Activity 1:
Translate this sentence from the forum thread about escaping regex characters in Tcl into Spanish: "This is overkill, since not all non-word characters are regexp metacharacters, but it's simple and safe, since escaping a non-word character that doesn't need escaping is harmless."
Activity 2:
In the forum thread about escaping regex characters in Tcl, which two escape sequences are used in Perl to enclose interpolating variables?
Activity 3:
Continue the forum thread about escaping regex characters in Tcl from its final sentence.

══ Given text

2

The typical use-case is when a regex needs to include user input. Characters with special meaning in regex (i.e. "the dirty dozen" in Perl) need to be escaped. Perl provides the "quotemeta" functionality to do this: simply encapsulate interpolating variables in \Q and \E. But Tcl provides no such functionality (and according to this page, even with ARE).

Is there a good (rigorous) implementation of quotemeta in Tcl out there?

Borodin
  • 126,100
  • 9
  • 70
  • 144
Andrew Cheong
  • 29,362
  • 15
  • 90
  • 145

2 Answers2

3

Perl's quotemeta function simply replaces every non-word character (i.e., characters other than the 26 lowercase letters, the 26 uppercase letters, the 10 digits, and underscore) with a backslash. This is overkill, since not all non-word characters are regexp metacharacters, but it's simple and safe, since escaping a non-word character that doesn't need escaping is harmless.

I believe this implementation is correct:

proc quotemeta {str} {
    regsub -all -- {[^a-zA-Z0-9_]} $str {\\&} str
    return $str
}

But thanks to glenn's comment, this one is better, at least for modern versions of Tcl (\W matches any non-word character starting some time after Tcl 8.0.5):

proc quotemeta {str} {
    regsub -all -- {\W} $str {\\&} str
    return $str
}

(I'm assuming that Tcl's regular expressions are similar enough to Perl's so that this will do the same job in Tcl that it does in Perl.)

════
══ Given data

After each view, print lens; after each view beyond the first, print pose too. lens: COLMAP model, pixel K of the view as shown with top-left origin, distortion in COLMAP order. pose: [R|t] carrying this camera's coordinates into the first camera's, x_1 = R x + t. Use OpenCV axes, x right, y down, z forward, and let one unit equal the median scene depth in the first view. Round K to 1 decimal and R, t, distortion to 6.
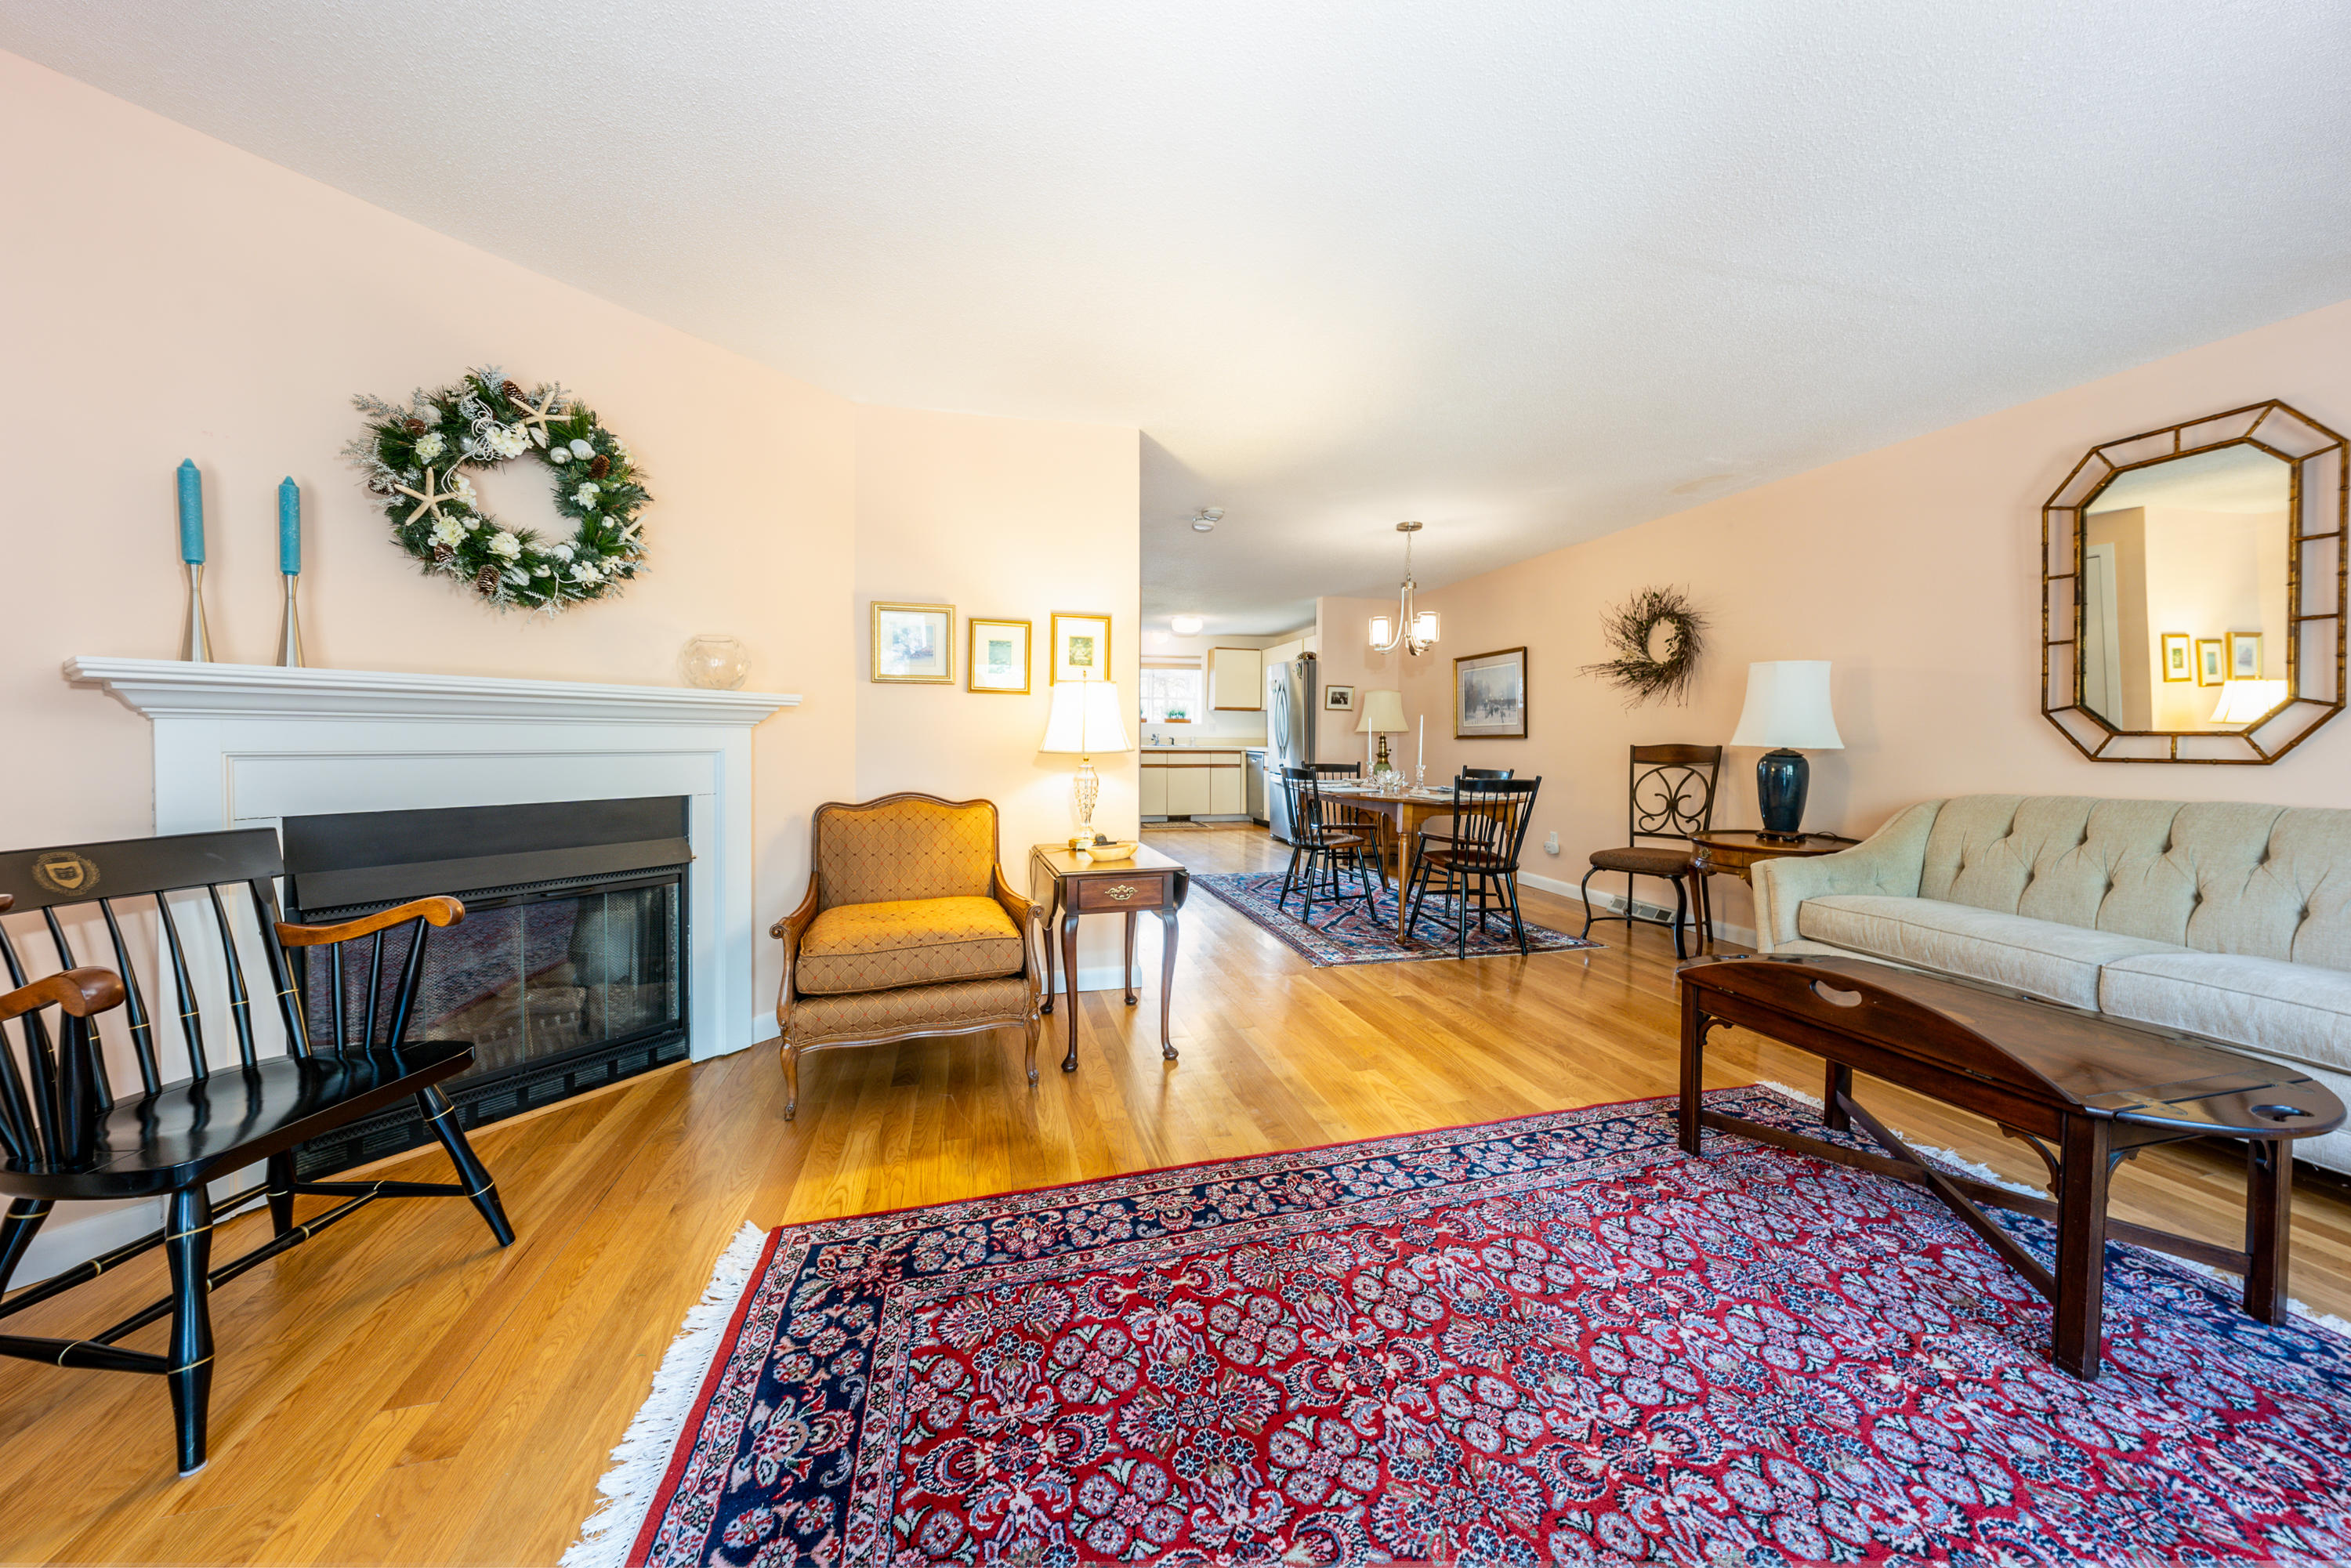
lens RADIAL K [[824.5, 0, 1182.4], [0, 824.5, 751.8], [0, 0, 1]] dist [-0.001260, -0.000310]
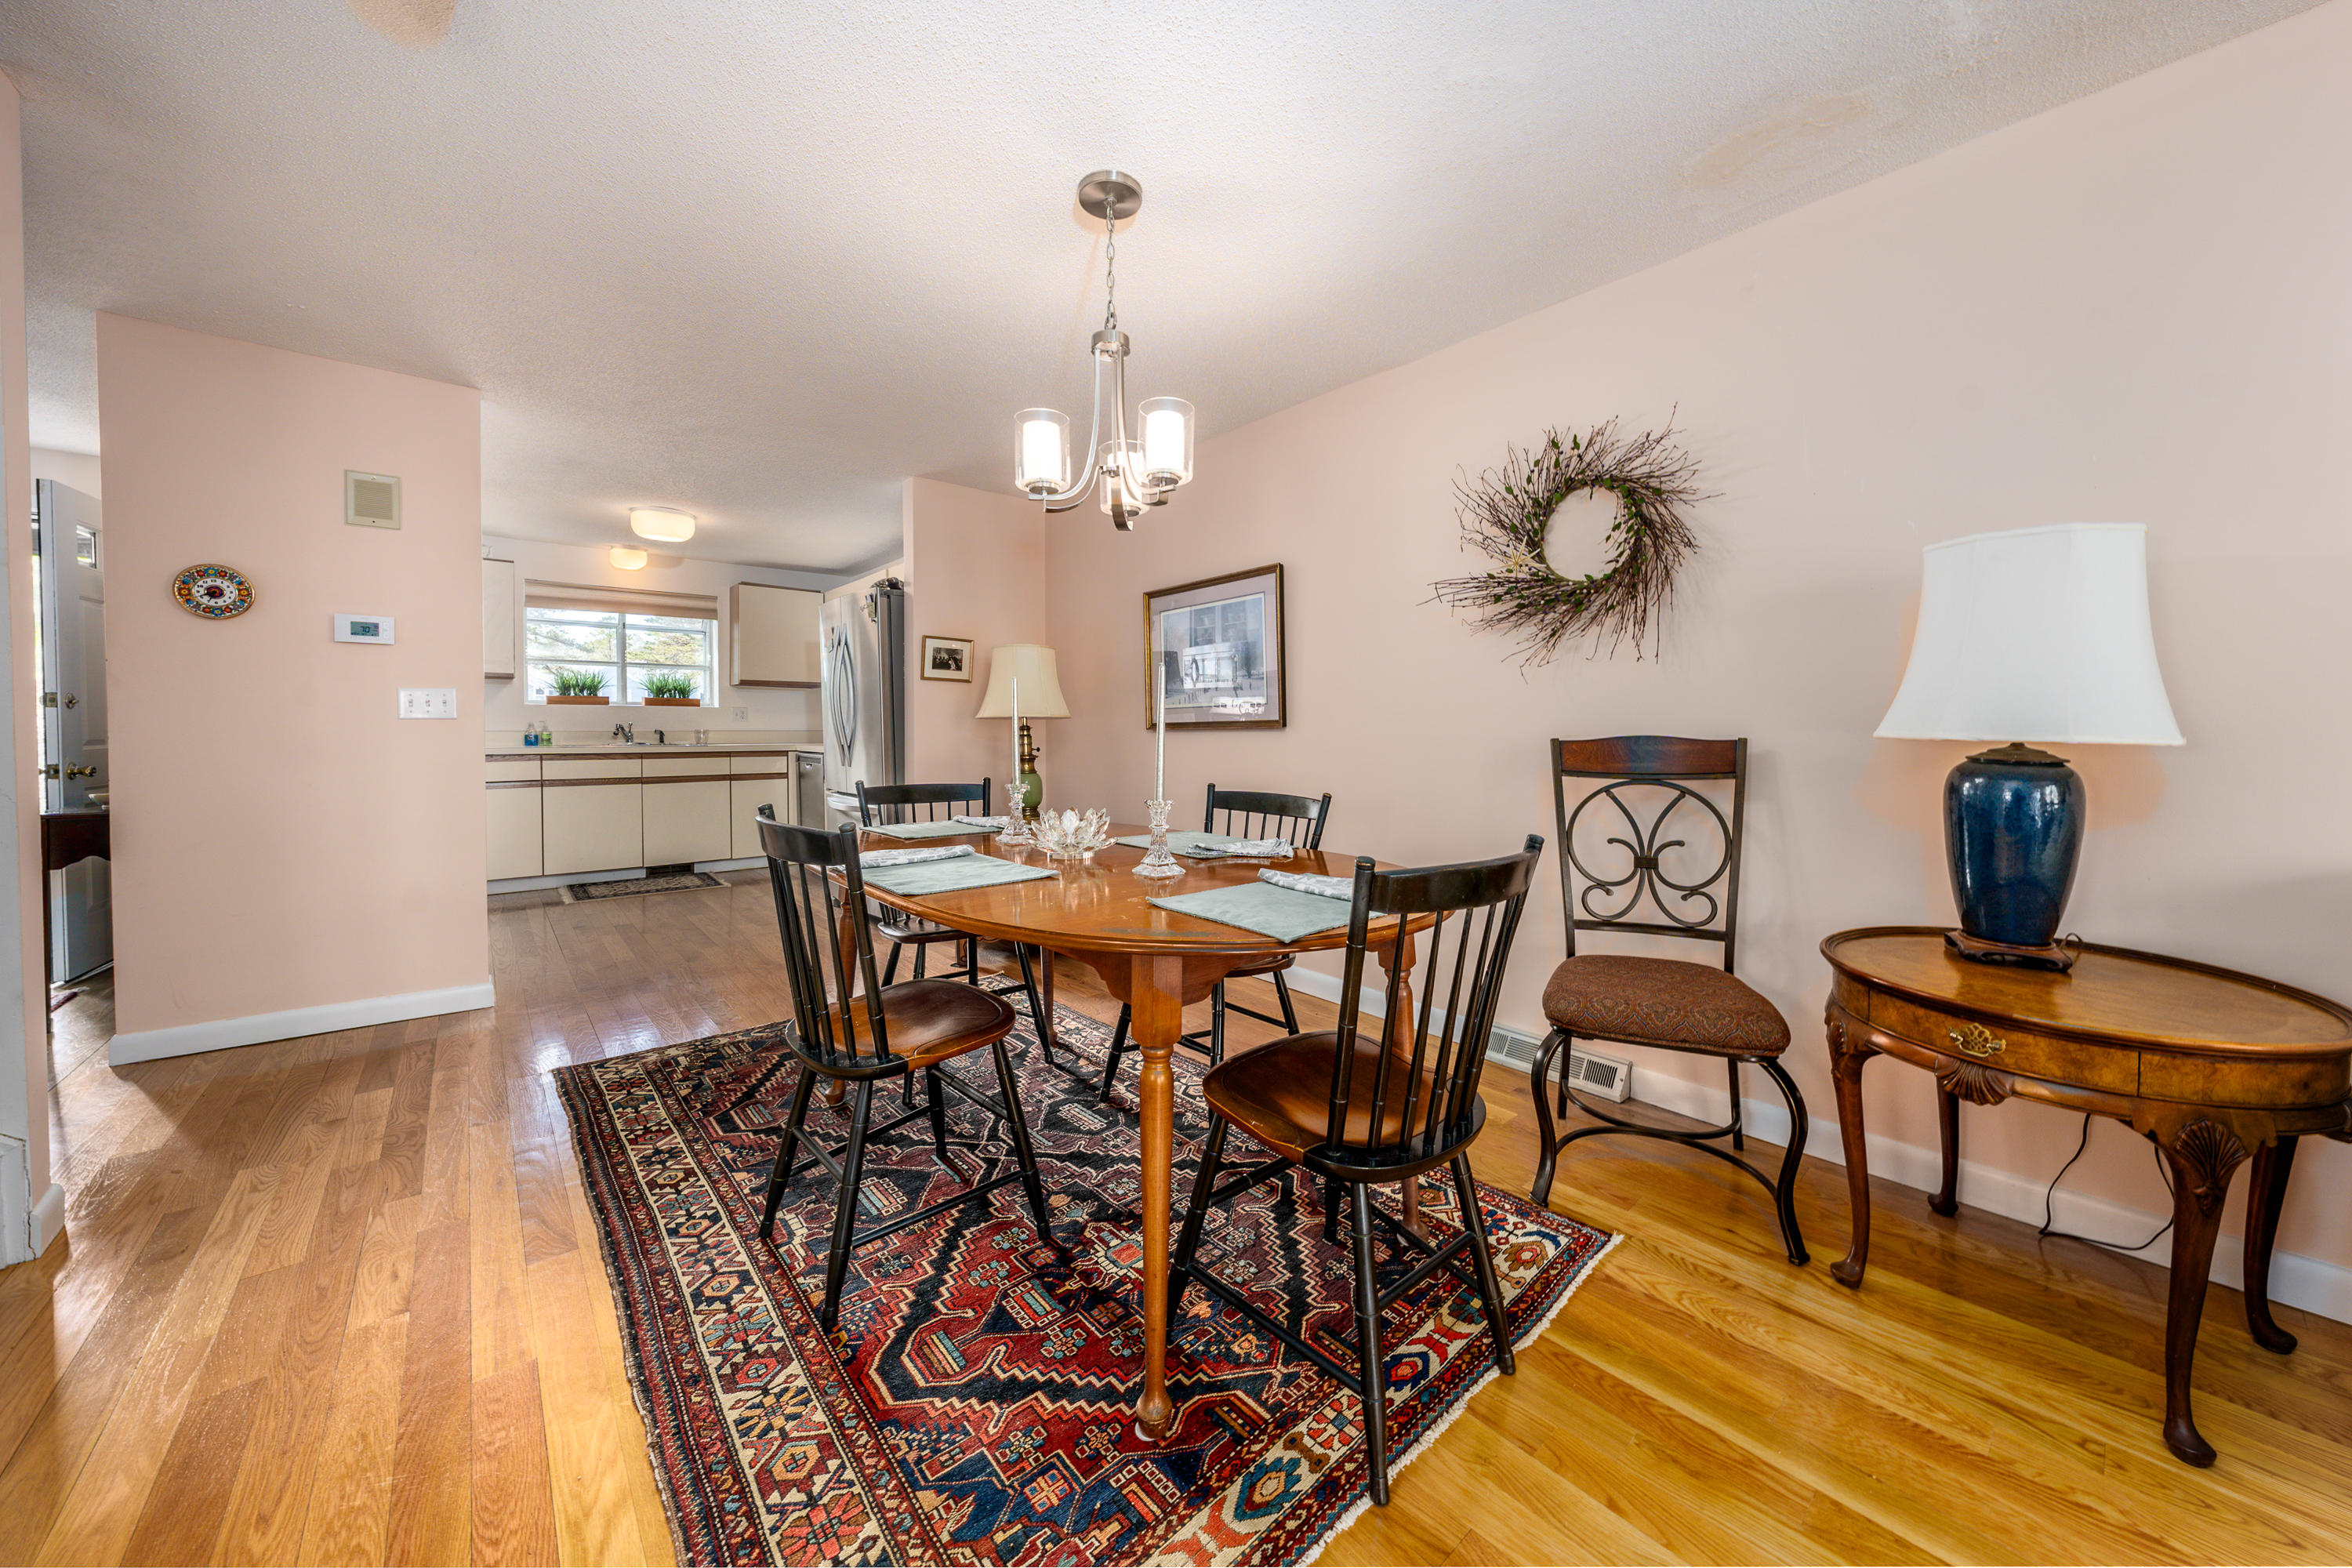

════

Written reply 1:
Esto es excesivo, ya que no todos los caracteres que no son de palabra son metacaracteres de expresiones regulares, pero es sencillo y seguro, ya que escapar un carácter que no es de palabra y que no necesita escaparse es inofensivo.

Written reply 2:
\Q and \E.

Written reply 3:
Keith Thompson
  • 254,901
  • 44
  • 429
  • 631
  • 2
    Like Perl, Tcl has `\W` to match a non-word char -- http://www.tcl.tk/man/tcl8.5/TclCmd/re_syntax.htm#M65 – glenn jackman Jul 12 '12 at 03:52
  • I didn't know Perl implemented it so simply! I guess I thought it possible that some escaped special characters I didn't now about might have special meaning. Thanks. – Andrew Cheong Jul 12 '12 at 14:33
  • @acheong87: Future versions of Perl could easily add more metacharacters. Keeping `quotemeta` simple means it doesn't have to change to track changes in the regexp syntax. – Keith Thompson Jul 12 '12 at 14:35
  • Agreed, thanks. And do keep the first version up, because Tcl 8.0.5 doesn't support special character classes like ``\W``. Also, I noticed that whitespace characters will be escaped, but I think that is fine and safer anyway. – Andrew Cheong Jul 12 '12 at 14:40
  • @acheong87: Thanks for the info about Tcl 8.0.5; I've added it to my answer. – Keith Thompson Jul 12 '12 at 14:46
  • 1
    While there are a lot of differences in the detail, backslashing all non-alnum characters (i.e., `\W`) is entirely adequate for the same reason it's adequate in Perl. The RE engine was indeed changed in 8.1; you're not really recommended to use 8.0 any more though, as 8.4 is entirely faster (and packed with many more goodies too). – Donal Fellows Jul 12 '12 at 14:50
  • @DonalFellows: Alas, it's not always practical to use the latest-and-greatest version. I know that's true for Perl; I'm sure it's equally true for Tcl. (If you *can* count on having a reasonably modern version on *all* the systems where your code needs to run, that's great.) – Keith Thompson Jul 12 '12 at 19:06
1

I'll propose a solution, but I'm not confident it's correct.

#
#   notes
#
#   -  "[]" has to appear in the beginning of a character class
#   -  "-" has to come last in a character class
#   -  "#" is not special, but anticipating the x modifier...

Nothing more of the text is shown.